** Material provided follows **
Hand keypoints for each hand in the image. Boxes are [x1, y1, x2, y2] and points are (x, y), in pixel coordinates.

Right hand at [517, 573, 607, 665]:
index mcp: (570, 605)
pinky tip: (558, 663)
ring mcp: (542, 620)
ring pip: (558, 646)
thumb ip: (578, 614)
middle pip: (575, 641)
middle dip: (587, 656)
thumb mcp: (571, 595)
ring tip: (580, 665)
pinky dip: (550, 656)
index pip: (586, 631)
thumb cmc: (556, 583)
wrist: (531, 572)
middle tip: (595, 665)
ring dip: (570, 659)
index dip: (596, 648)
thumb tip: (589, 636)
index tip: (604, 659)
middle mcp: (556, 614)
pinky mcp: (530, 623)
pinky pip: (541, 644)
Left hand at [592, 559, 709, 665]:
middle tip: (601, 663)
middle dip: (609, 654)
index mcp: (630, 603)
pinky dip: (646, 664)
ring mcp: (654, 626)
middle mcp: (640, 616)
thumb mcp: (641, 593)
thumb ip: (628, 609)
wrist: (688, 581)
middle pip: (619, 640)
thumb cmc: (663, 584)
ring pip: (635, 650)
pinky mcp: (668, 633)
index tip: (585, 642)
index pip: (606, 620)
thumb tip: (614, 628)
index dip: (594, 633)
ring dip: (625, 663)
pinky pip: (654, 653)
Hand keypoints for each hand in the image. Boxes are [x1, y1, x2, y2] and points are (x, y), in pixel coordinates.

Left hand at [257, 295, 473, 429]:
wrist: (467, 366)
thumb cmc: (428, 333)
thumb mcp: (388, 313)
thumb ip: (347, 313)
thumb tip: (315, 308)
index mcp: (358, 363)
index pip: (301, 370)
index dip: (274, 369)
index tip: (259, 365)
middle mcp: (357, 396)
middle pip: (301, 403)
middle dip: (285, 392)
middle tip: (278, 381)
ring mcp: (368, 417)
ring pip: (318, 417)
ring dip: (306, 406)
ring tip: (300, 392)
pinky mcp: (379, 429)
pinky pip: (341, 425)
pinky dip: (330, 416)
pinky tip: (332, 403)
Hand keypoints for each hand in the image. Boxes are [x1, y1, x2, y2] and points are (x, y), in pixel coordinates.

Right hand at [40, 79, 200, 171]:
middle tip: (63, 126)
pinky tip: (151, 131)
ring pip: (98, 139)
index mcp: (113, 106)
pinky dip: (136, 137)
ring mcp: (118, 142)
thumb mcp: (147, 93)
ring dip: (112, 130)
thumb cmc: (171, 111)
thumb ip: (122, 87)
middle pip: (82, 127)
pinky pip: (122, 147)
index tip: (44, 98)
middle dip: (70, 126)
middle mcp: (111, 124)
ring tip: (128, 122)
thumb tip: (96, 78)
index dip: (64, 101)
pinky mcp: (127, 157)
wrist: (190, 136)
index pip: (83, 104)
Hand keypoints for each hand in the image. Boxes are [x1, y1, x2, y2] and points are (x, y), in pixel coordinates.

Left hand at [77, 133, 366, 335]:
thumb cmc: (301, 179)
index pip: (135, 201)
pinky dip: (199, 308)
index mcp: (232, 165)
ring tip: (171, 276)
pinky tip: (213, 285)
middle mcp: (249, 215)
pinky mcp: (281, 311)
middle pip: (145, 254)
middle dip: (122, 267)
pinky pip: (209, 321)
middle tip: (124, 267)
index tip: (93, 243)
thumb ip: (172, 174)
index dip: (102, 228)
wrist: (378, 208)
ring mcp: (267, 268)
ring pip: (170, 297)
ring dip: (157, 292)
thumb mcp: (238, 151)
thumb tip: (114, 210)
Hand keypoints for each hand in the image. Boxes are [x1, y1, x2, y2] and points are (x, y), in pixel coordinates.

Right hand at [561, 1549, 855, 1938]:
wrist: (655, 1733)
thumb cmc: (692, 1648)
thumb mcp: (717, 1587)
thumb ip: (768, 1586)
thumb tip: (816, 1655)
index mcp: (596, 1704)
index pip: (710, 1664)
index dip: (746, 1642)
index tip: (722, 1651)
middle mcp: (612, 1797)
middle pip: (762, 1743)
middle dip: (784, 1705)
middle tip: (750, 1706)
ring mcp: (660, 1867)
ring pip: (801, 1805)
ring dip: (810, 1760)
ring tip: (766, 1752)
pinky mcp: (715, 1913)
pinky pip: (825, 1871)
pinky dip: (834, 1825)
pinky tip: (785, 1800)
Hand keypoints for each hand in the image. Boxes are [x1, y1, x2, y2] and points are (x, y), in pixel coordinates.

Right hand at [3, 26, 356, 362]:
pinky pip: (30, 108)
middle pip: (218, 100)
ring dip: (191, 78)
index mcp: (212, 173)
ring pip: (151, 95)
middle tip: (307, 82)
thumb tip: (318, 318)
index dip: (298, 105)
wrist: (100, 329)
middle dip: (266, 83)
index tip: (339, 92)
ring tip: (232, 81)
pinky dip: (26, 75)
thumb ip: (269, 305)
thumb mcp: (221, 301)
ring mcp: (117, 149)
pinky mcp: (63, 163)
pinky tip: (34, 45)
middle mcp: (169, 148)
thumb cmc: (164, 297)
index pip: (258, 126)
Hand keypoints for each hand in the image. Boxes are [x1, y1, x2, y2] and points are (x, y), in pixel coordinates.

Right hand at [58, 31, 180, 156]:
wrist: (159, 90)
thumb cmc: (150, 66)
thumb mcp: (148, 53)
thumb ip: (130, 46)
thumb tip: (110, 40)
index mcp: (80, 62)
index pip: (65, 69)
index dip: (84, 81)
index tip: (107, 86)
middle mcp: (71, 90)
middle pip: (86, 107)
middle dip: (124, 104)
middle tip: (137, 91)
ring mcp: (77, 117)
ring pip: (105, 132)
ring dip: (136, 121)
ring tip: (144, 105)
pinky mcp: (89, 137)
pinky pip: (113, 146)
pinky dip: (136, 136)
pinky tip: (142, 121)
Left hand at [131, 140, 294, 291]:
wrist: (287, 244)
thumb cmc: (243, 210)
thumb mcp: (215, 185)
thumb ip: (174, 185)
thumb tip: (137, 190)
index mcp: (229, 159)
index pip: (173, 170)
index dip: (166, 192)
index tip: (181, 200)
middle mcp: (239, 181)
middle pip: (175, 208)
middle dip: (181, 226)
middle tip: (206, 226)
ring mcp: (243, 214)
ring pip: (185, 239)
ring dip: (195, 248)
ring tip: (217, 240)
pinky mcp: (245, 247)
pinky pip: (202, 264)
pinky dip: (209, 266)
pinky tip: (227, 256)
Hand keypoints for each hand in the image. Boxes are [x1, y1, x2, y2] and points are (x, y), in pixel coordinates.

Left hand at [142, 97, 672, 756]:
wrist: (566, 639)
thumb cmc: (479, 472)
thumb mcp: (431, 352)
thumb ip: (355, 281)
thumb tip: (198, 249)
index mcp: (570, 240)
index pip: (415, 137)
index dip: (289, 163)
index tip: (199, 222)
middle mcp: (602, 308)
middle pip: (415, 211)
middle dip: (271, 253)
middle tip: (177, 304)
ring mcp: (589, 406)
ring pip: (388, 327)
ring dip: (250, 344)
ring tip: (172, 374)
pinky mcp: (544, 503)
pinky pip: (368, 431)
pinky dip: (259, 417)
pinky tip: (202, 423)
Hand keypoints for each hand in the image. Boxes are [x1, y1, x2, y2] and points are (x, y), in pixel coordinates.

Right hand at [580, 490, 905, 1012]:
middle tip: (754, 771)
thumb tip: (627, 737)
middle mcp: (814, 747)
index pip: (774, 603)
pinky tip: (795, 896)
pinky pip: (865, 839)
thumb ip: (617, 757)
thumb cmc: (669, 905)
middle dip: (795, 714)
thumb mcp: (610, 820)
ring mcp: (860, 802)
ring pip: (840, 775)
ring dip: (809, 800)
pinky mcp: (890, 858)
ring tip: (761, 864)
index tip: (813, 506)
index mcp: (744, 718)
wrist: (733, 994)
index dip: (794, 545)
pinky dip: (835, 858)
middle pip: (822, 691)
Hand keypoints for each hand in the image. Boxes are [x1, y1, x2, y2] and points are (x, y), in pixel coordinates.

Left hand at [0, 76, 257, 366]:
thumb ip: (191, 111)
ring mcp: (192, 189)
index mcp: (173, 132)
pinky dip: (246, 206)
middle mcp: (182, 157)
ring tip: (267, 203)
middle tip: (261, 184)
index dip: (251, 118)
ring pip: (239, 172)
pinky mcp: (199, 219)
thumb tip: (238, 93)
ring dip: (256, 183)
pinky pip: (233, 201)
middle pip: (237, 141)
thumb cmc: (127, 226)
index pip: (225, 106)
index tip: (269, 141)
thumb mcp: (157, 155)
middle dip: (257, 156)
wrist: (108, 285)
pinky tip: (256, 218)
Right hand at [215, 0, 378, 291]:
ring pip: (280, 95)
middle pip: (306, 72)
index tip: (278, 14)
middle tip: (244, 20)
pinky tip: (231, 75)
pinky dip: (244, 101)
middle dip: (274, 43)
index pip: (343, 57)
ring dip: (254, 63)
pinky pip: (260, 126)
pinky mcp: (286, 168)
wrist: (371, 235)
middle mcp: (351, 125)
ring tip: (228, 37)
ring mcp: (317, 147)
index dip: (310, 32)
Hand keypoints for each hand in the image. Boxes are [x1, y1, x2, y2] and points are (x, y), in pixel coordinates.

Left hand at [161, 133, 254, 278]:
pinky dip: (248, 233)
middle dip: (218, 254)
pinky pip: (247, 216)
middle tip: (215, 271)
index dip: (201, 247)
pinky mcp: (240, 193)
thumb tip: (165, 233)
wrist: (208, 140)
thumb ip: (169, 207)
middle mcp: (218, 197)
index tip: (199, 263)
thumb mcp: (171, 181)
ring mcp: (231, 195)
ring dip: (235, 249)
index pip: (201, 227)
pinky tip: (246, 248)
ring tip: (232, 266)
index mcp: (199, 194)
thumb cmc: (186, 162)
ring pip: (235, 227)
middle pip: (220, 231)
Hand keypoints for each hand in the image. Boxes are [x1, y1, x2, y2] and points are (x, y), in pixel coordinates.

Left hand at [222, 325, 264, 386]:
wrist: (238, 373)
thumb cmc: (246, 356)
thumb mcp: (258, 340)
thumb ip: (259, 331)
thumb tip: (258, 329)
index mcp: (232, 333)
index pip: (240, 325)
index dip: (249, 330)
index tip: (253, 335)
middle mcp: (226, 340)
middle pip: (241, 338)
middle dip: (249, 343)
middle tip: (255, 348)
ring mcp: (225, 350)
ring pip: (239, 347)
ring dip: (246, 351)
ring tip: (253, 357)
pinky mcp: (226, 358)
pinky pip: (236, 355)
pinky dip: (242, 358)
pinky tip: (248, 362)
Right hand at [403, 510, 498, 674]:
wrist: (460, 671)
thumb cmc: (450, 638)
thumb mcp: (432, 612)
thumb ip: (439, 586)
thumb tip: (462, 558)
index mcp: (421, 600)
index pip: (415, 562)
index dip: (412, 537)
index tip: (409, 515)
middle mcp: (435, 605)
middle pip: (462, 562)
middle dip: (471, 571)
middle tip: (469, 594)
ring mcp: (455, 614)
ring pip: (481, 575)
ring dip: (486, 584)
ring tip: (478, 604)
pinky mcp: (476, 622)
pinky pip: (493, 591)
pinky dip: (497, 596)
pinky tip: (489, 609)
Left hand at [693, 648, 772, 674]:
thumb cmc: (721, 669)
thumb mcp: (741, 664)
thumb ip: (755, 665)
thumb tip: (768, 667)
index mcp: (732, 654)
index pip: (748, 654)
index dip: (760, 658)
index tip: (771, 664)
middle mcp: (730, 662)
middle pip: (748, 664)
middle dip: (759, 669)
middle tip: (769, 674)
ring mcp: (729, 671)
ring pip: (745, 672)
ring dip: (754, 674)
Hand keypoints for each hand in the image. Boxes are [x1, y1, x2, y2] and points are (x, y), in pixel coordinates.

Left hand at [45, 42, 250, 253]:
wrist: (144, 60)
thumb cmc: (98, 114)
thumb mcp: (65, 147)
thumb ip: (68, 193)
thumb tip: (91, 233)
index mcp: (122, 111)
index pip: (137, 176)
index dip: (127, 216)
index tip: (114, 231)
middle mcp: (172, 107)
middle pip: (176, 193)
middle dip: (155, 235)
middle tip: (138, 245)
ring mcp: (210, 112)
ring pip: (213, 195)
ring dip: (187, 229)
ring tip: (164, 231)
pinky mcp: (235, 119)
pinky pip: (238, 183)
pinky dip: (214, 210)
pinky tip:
** End of Material provided **
- Task objective:
All that belongs in the answer is the run of lines above from the line containing "middle pip: (415, 211)" through the line containing "ring tip: (228, 37)", exactly as written.

- Answer box:
middle pip: (415, 211)
middle dip: (271, 253)
middle tip: (177, 304)
ring mcp: (589, 406)
ring pip: (388, 327)
ring dip: (250, 344)
ring tip: (172, 374)
pinky mcp: (544, 503)
pinky pip: (368, 431)
pinky dip: (259, 417)
pinky tip: (202, 423)
Hand keypoints for each hand in the image. Boxes are [x1, y1, x2, y2] and points are (x, y), in pixel coordinates.

Right hand at [580, 490, 905, 1012]:
middle tip: (754, 771)
thumb tip: (627, 737)
middle mcp: (814, 747)
index pip: (774, 603)
pinky tip: (795, 896)
pinky pip: (865, 839)
thumb ip: (617, 757)
thumb cmc: (669, 905)
middle dip: (795, 714)
thumb mcp: (610, 820)
ring mcp: (860, 802)
ring pip: (840, 775)
ring dip: (809, 800)
pinky mcp: (890, 858)
ring tip: (761, 864)
index tip: (813, 506)
index mcp: (744, 718)
wrist: (733, 994)
index dip: (794, 545)
pinky dip: (835, 858)
middle pip: (822, 691)
Hand keypoints for each hand in the image. Boxes are [x1, y1, x2, y2] and points are (x, y), in pixel coordinates.

Left hand at [0, 76, 257, 366]:
thumb ip: (191, 111)
ring mcp: (192, 189)
index mcp: (173, 132)
pinky dip: (246, 206)
middle mcp: (182, 157)
ring tip: (267, 203)
middle tip: (261, 184)
index dip: (251, 118)
ring pip: (239, 172)
pinky mcp: (199, 219)
thumb tip: (238, 93)
ring dip: (256, 183)
pinky pip: (233, 201)
middle pip: (237, 141)
thumb cmc: (127, 226)
index pip: (225, 106)
index tip: (269, 141)
thumb mcp: (157, 155)
middle dip: (257, 156)
wrist: (108, 285)
pinky tip: (256, 218)
Right hand at [215, 0, 378, 291]:
ring pip: (280, 95)
middle pip: (306, 72)
index tip: (278, 14)
middle tip: (244, 20)
pinky tip: (231, 75)
pinky dip: (244, 101)
middle dip: (274, 43)
index pip: (343, 57)
ring dip: (254, 63)
pinky pip: (260, 126)
pinky mcp: (286, 168)
wrist: (371, 235)
middle mcp: (351, 125)
ring tip: (228, 37)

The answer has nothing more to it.